#### Problem statement:
Down to the last line, print the data that follows exactly, without its pictures.

#### Data:

+---+

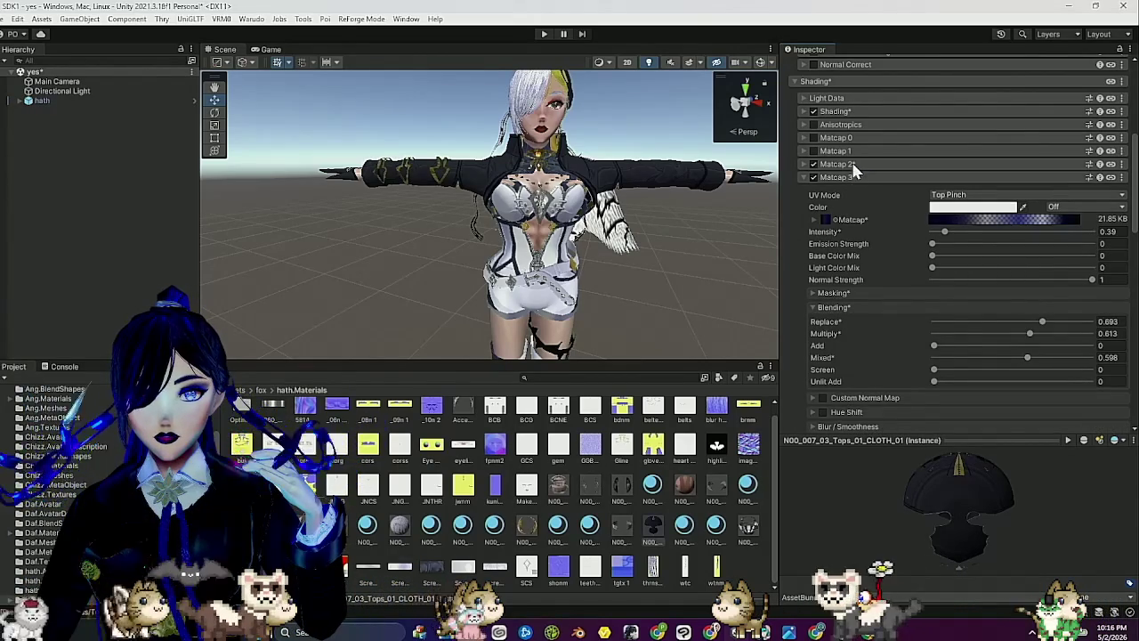
{"action": "left_click", "coordinate": [851, 163]}
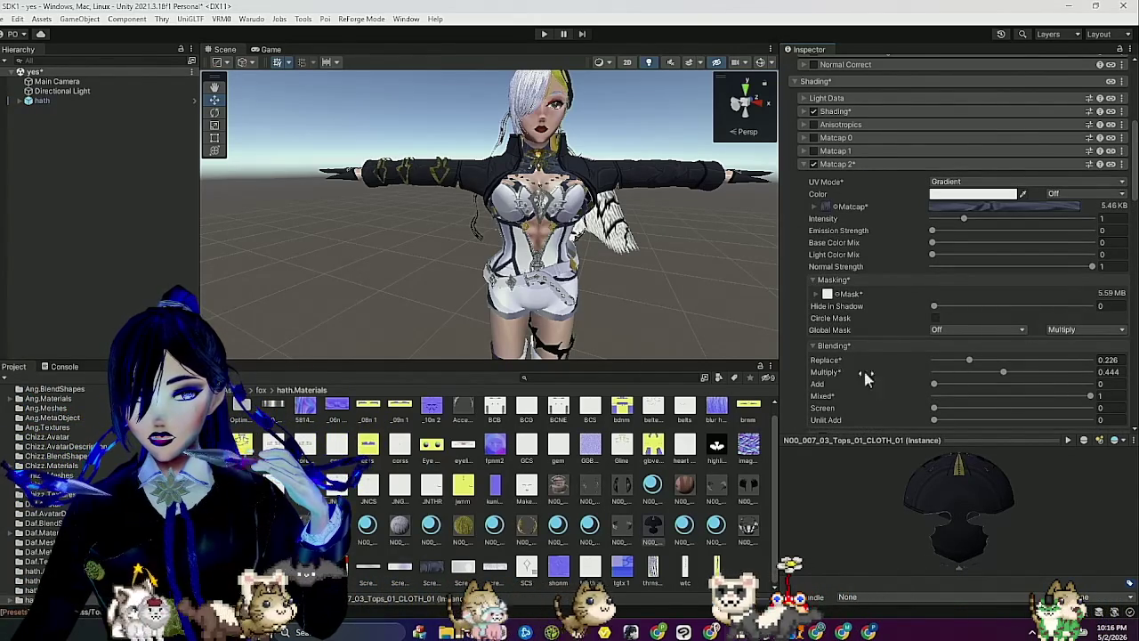
{"action": "scroll", "coordinate": [852, 366], "scroll_direction": "down", "scroll_amount": 3}
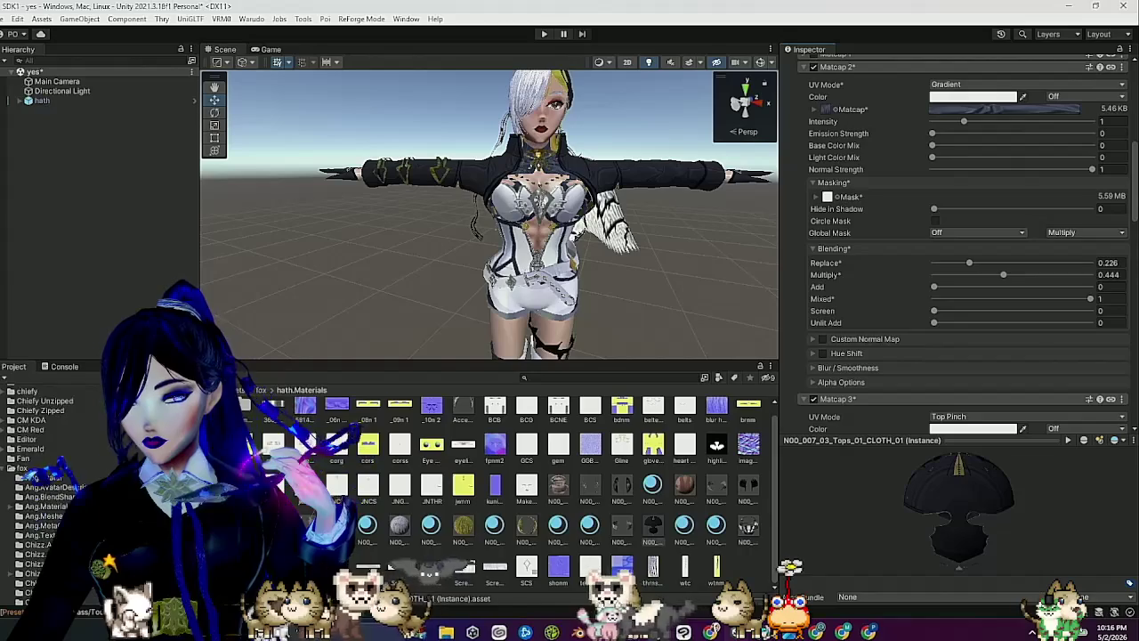
{"action": "scroll", "coordinate": [551, 481], "scroll_direction": "up", "scroll_amount": 1}
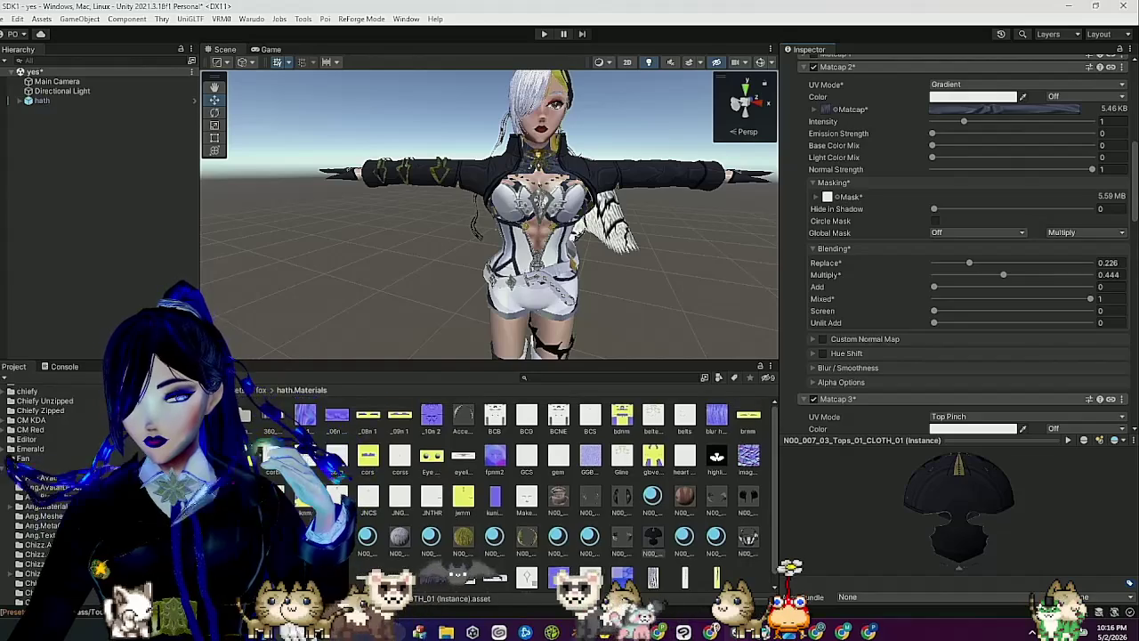
Enable a custom normal map on Matcap 2 and assign the purple texture to it.
{"action": "left_click", "coordinate": [822, 339]}
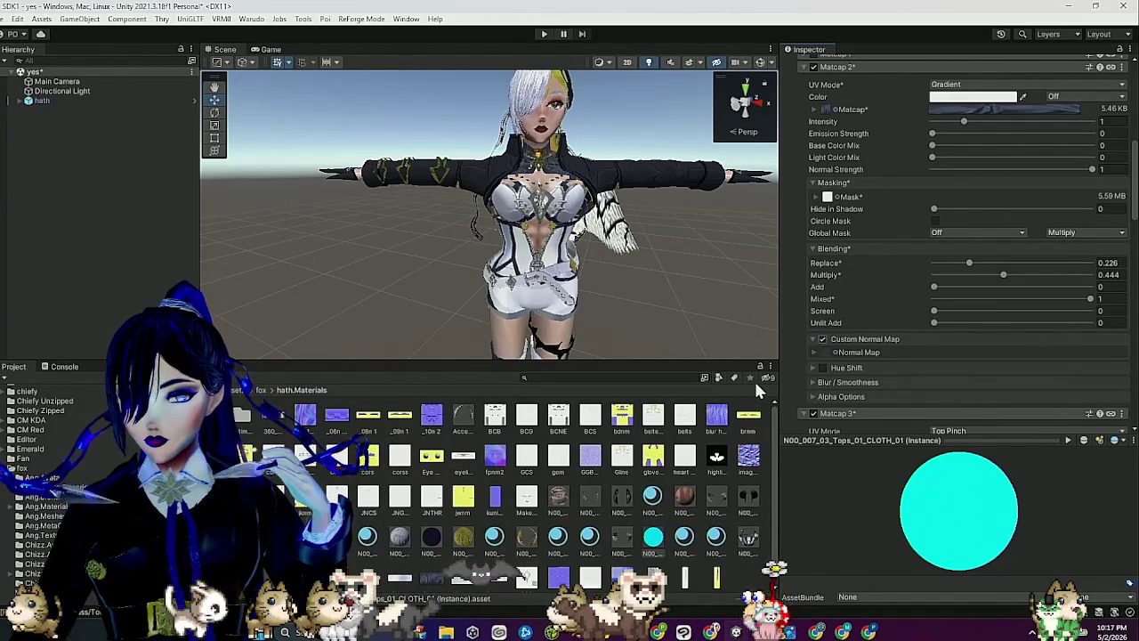
{"action": "left_click", "coordinate": [812, 353]}
{"action": "scroll", "coordinate": [846, 391], "scroll_direction": "down", "scroll_amount": 3}
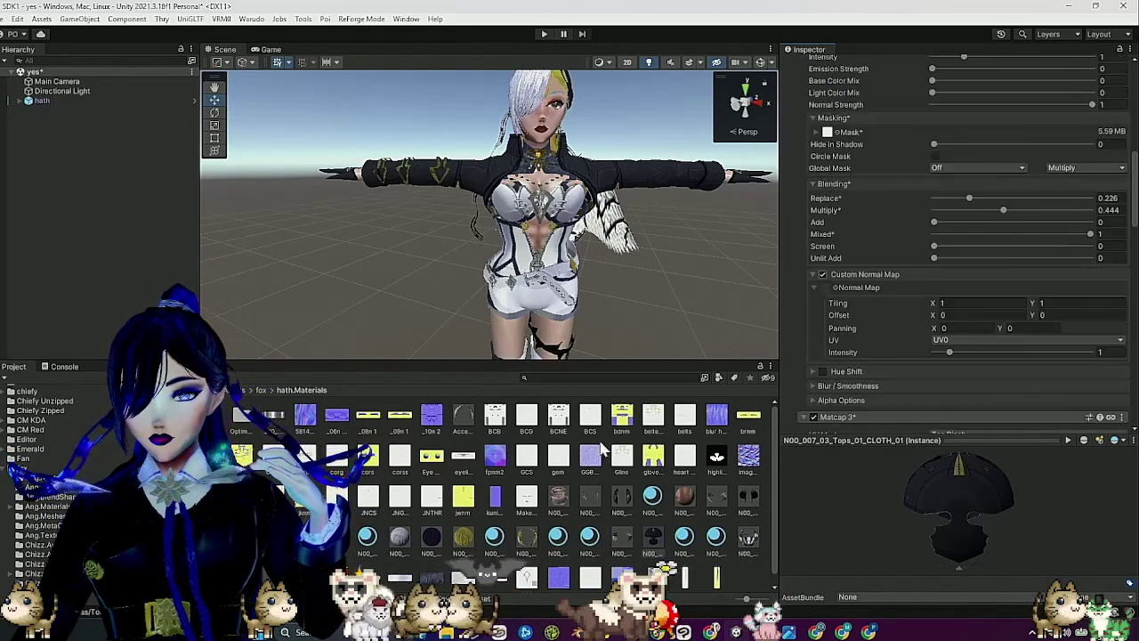
{"action": "mouse_move", "coordinate": [895, 293]}
{"action": "left_mouse_down"}
{"action": "mouse_move", "coordinate": [819, 287]}
{"action": "mouse_move", "coordinate": [829, 290]}
{"action": "left_mouse_up"}
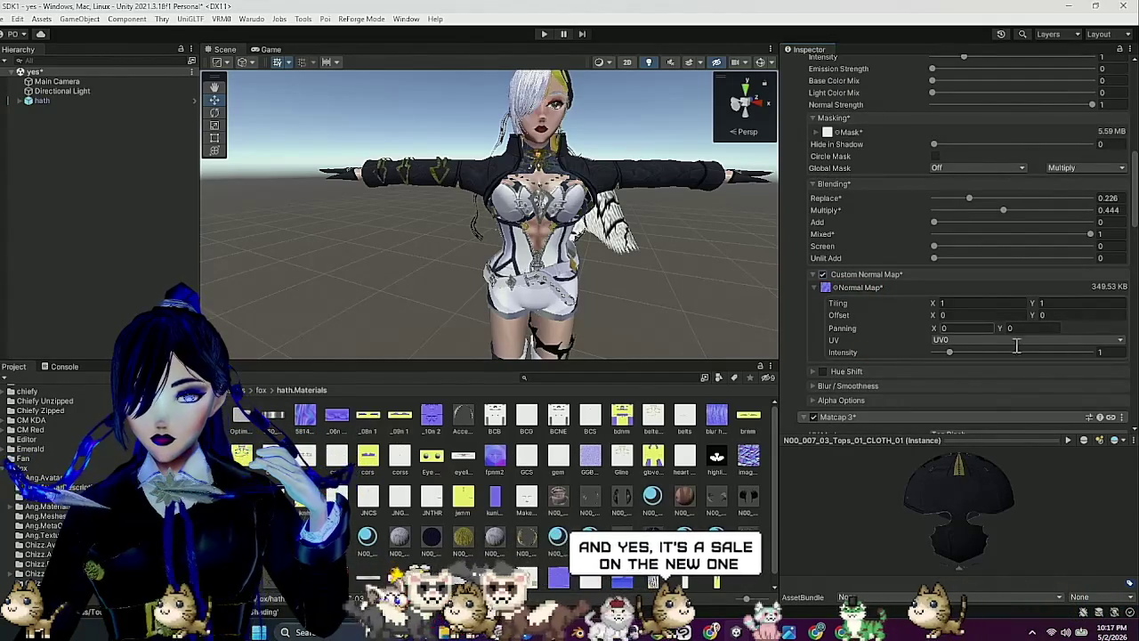
{"action": "scroll", "coordinate": [623, 259], "scroll_direction": "up", "scroll_amount": 3}
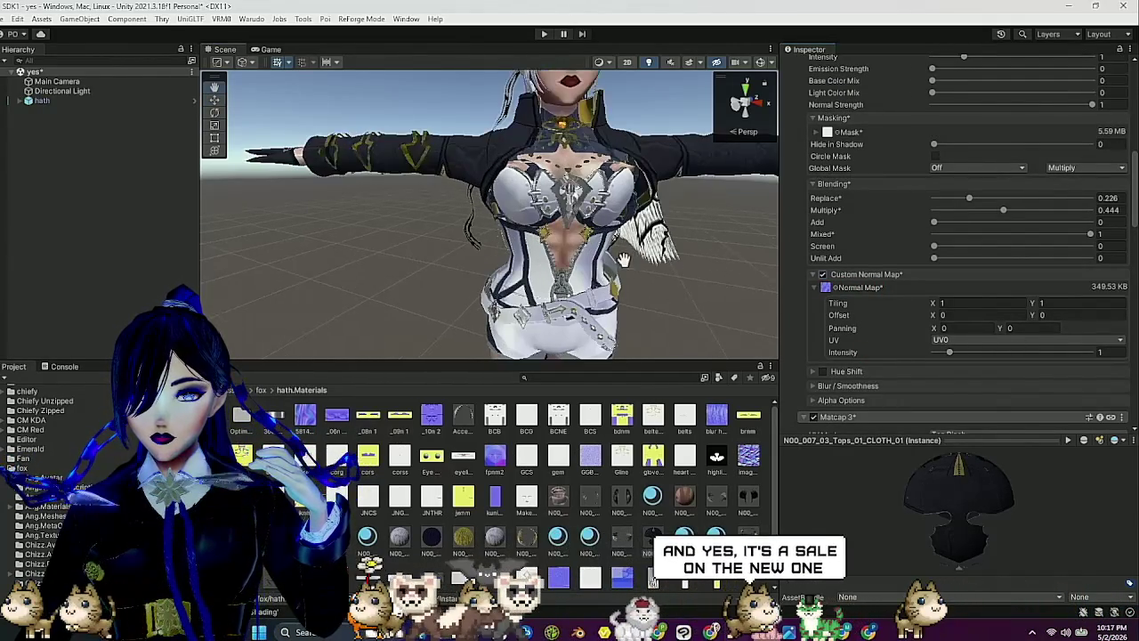
{"action": "left_click_drag", "start_coordinate": [623, 259], "coordinate": [578, 330]}
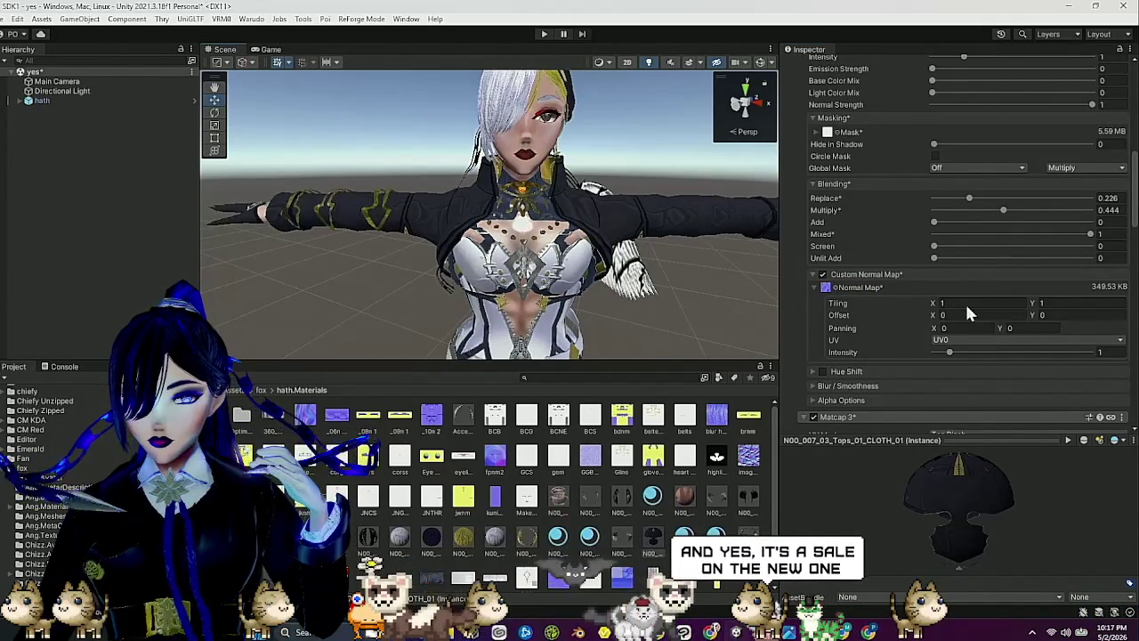
Tile the normal map 2×2, set its intensity to about 1.6, and re-lock the material.
{"action": "left_click", "coordinate": [1066, 303]}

+---+

#### Your solution:
{"action": "left_click", "coordinate": [851, 163]}
{"action": "scroll", "coordinate": [852, 366], "scroll_direction": "down", "scroll_amount": 3}
{"action": "scroll", "coordinate": [551, 481], "scroll_direction": "up", "scroll_amount": 1}
Enable a custom normal map on Matcap 2 and assign the purple texture to it.
{"action": "left_click", "coordinate": [822, 339]}
{"action": "left_click", "coordinate": [812, 353]}
{"action": "scroll", "coordinate": [846, 391], "scroll_direction": "down", "scroll_amount": 3}
{"action": "mouse_move", "coordinate": [895, 293]}
{"action": "left_mouse_down"}
{"action": "mouse_move", "coordinate": [819, 287]}
{"action": "mouse_move", "coordinate": [829, 290]}
{"action": "left_mouse_up"}
{"action": "scroll", "coordinate": [623, 259], "scroll_direction": "up", "scroll_amount": 3}
{"action": "left_click_drag", "start_coordinate": [623, 259], "coordinate": [578, 330]}
Tile the normal map 2×2, set its intensity to about 1.6, and re-lock the material.
{"action": "left_click", "coordinate": [1066, 303]}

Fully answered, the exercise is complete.